Maybe Giga Berlin could fix this, but it really won't solve the general problem of overcapacity. The bottom line is that Europe does not need more car systems.

What is Musk's motive? It's mysterious …

  tesla factory

Tesla California factory.

In this context, it is mysterious, not to mention mystifying, that Musk wants to build a new factory. There are many plants that European carmakers would be happy to sell him for a song, and there are also contract manufacturers – such as Austria's Magna – who could start installing Tesla cars faster than Tesla could construct and brand new plants. [19659002] It is worth noting that although Tesla's ambitions sound good, these new Gigafactories are all billions of billions – and Tesla assumes them with borrowed 2019 money. If they are in operation for 30 years, inflation should take care of the debt burden. But much of the competition built their plants with money collected decades ago. And some of these factories are planned to close or run well at full capacity. Ford reduces its European footprint to 18 from 23 plants and reduces shifts.

This should represent a happy hunting ground for Tesla, and Musk can still buy rather than build. But constructing something shiny and new sounds sexier.

Beyond the European problem of overcapacity, any new Tesla plant is likely to reproduce, depressing, the Tesla bungling approach to car mounting. In a time when all other major automakers have adopted an industry-standard "lean" production model, pioneered and refined by Toyota in the 1970s and 1980s, Tesla continues to operate more like GM in the 1950s (or with its improvised assembly line, The Ford of the 1910s.

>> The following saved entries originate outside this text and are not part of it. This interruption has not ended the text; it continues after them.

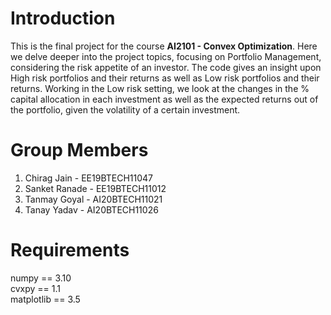 # Introduction

This is the final project for the course **AI2101 - Convex Optimization**. 
Here we delve deeper into the project topics, focusing on Portfolio Management, considering the risk appetite of an investor.
The code gives an insight upon High risk portfolios and their returns as well as Low risk portfolios and their returns. 
Working in the Low risk setting, we look at the changes in the \% capital allocation in each investment as well as the expected returns out of the portfolio, given the volatility of a certain investment.

# Group Members
1. Chirag Jain - EE19BTECH11047
2. Sanket Ranade - EE19BTECH11012
3. Tanmay Goyal - AI20BTECH11021
4. Tanay Yadav - AI20BTECH11026

# Requirements
numpy == 3.10   
cvxpy == 1.1    
matplotlib == 3.5
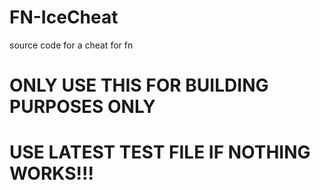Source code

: # FN-IceCheat
source code for a cheat for fn

# ONLY USE THIS FOR BUILDING PURPOSES ONLY

# USE LATEST TEST FILE IF NOTHING WORKS!!!
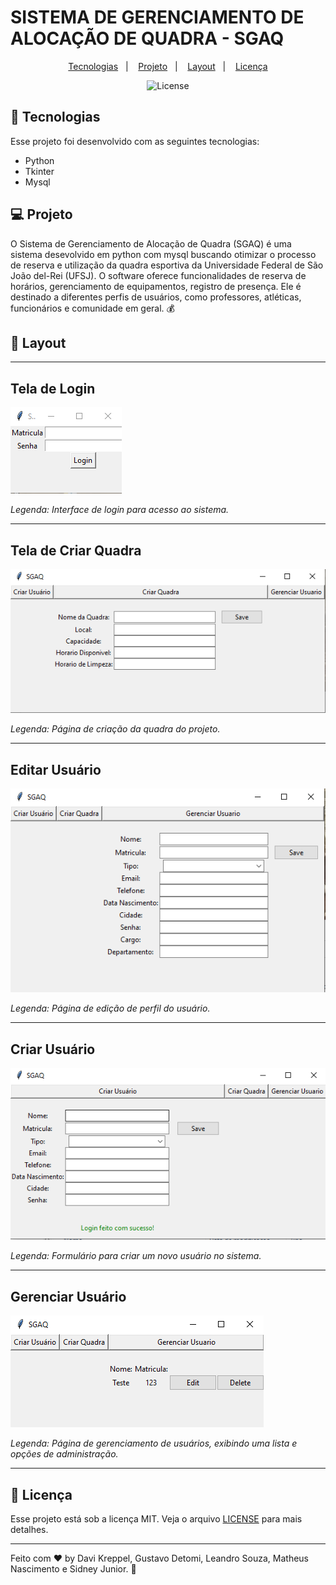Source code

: # SISTEMA DE GERENCIAMENTO DE ALOCAÇÃO DE QUADRA - SGAQ

<p align="center">
  <a href="#-tecnologias">Tecnologias</a>&nbsp;&nbsp;&nbsp;|&nbsp;&nbsp;&nbsp;
  <a href="#-projeto">Projeto</a>&nbsp;&nbsp;&nbsp;|&nbsp;&nbsp;&nbsp;
  <a href="#-layout">Layout</a>&nbsp;&nbsp;&nbsp;|&nbsp;&nbsp;&nbsp;
  <a href="#memo-licença">Licença</a>
</p>

<p align="center">
   <img alt="License" src="https://img.shields.io/static/v1?label=license&message=MIT&color=49AA26&labelColor=000000">
</p>


## 🚀 Tecnologias

Esse projeto foi desenvolvido com as seguintes tecnologias:

- Python
- Tkinter
- Mysql


## 💻 Projeto

O Sistema de Gerenciamento de Alocação de Quadra (SGAQ) é uma sistema desevolvido em python com mysql buscando otimizar o processo de reserva e utilização da quadra esportiva da Universidade Federal de São João del-Rei (UFSJ). O software oferece funcionalidades de reserva de horários, gerenciamento de equipamentos, registro de presença. Ele é destinado a diferentes perfis de usuários, como professores, atléticas, funcionários e comunidade em geral. 💰

## 🔖 Layout
---

## Tela de Login

![Tela de Login](img/telalogin.png)

*Legenda: Interface de login para acesso ao sistema.*

---

## Tela de Criar Quadra

![Quadra](img/criarquadra.png)

*Legenda: Página de criação da quadra do projeto.*

---

## Editar Usuário

![Editar Usuário](img/editarusuario.png)

*Legenda: Página de edição de perfil do usuário.*

---

## Criar Usuário

![Criar Usuário](img/criarusuario.png)

*Legenda: Formulário para criar um novo usuário no sistema.*

---

## Gerenciar Usuário

![Gerenciar Usuário](img/gerenciarusuario.png)

*Legenda: Página de gerenciamento de usuários, exibindo uma lista e opções de administração.*

---

## :memo: Licença

Esse projeto está sob a licença MIT. Veja o arquivo [LICENSE](.github/LICENSE.md) para mais detalhes.

---

Feito com ♥ by Davi Kreppel, Gustavo Detomi, Leandro Souza, Matheus Nascimento e Sidney Junior. :wave:
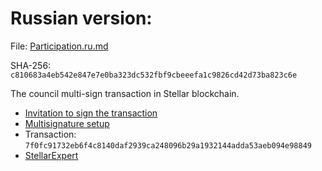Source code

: Russian version:
================

File: [Participation.ru.md](Participation.ru.md)

SHA-256: `c810683a4eb542e847e7e0ba323dc532fbf9cbeeefa1c9826cd42d73ba823c6e`

The council multi-sign transaction in Stellar blockchain.

- [Invitation to sign the transaction](https://t.me/c/2042260878/324)
- [Multisignature setup](https://eurmtl.me/sign_tools/7f0fc91732eb6f4c8140daf2939ca248096b29a1932144adda53aeb094e98849)
- Transaction: `7f0fc91732eb6f4c8140daf2939ca248096b29a1932144adda53aeb094e98849`
- [StellarExpert](https://stellar.expert/explorer/public/tx/7f0fc91732eb6f4c8140daf2939ca248096b29a1932144adda53aeb094e98849)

Musk's cult for "production hell"

  Elon Musk

Musk makes everything difficult.
David McNew / AFP / Getty Images

The production is quite compelling; Tesla makes a nice car. But Musk has also created a cult of "production hell" that simply confuses industry professionals accustomed to vehicles that unknowingly move from launch to production in a year or two. Germany, an industrial power plant, is particularly good at this, so Musk parachutes with their uneven ideas might not go so well.

But honestly, he shouldn't care. Or maybe he should, if the overall goal is to keep the Tesla story fresh (it is). Tesla already has a kind of factory in Europe, located in the Netherlands, but it is a final assembly hub that completes vehicles shipped from the United States. A soup-to-nut factory in Europe's industrial heartland is a much more compelling plot point.

Musk deserves his reputation for genius in many ways. He is by far the biggest living car salesman, a setback for the company's giants: Henry Ford, Enzo Ferrari, William Durant. But when it comes to blocking and coping, his genius is useless. He overcomplicates and reliably selects the hard way when the simple way stares him in the face.

The summary is useful drama. But as Tesla gets bigger, the routine gets old. And if he really wants to sell more cars in Europe, there are far easier ways to do that than building a factory the continent doesn't need.